**Exercise task:**
Pick out each line in the items below that contains the word "pepper", and copy those lines in full.

-- Begin --

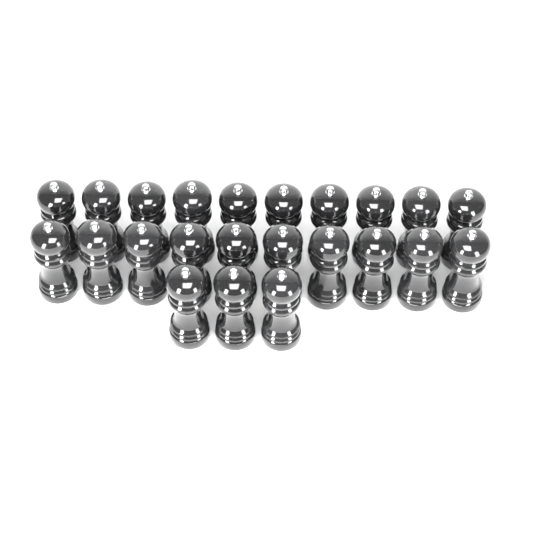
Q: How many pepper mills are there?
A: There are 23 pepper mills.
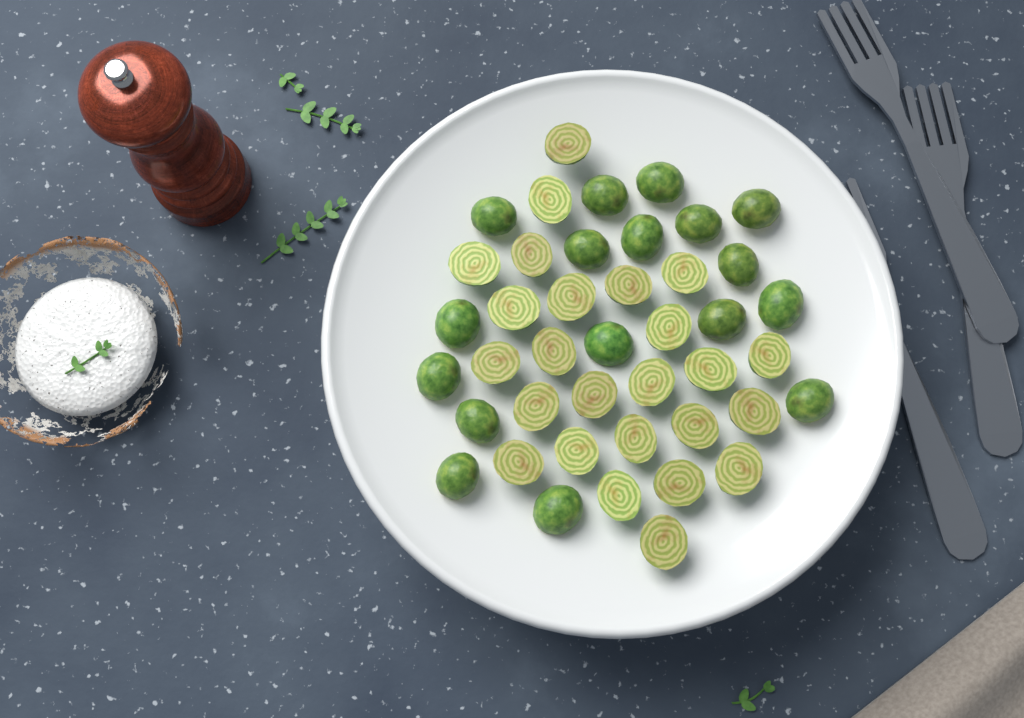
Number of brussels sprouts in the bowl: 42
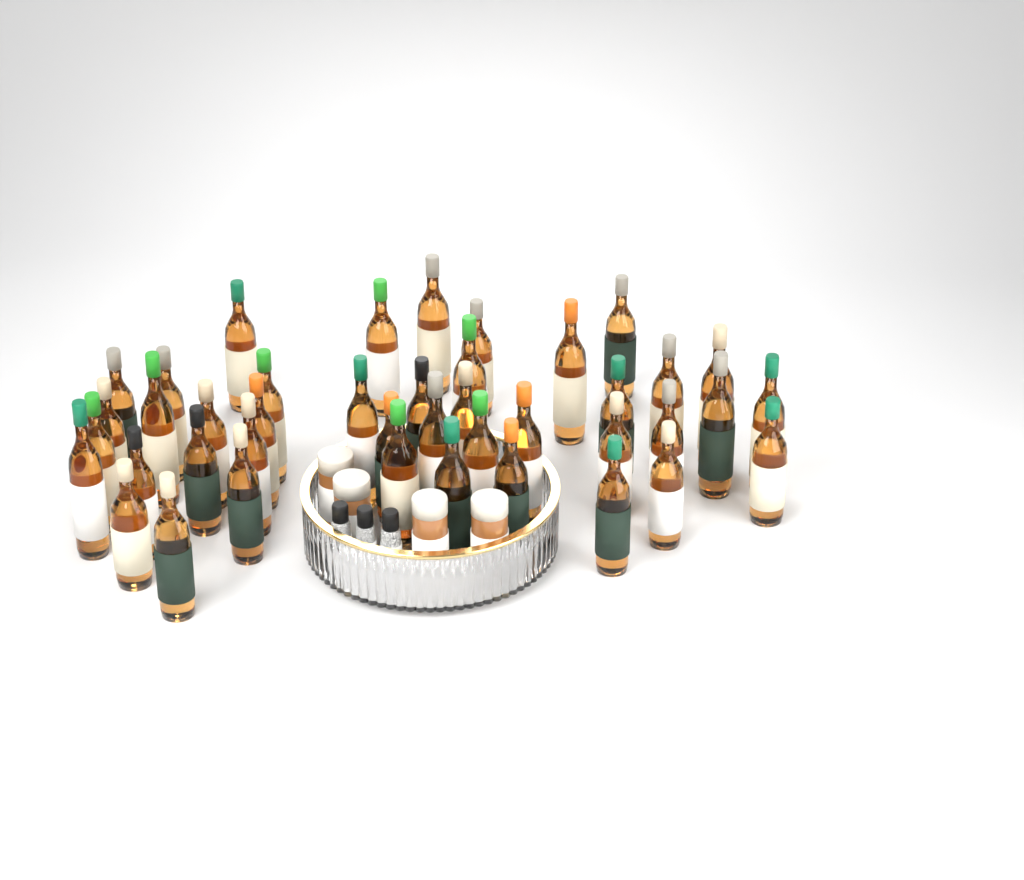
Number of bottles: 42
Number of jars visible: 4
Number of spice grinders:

-- End --

**Output below:**
Q: How many pepper mills are there?
A: There are 23 pepper mills.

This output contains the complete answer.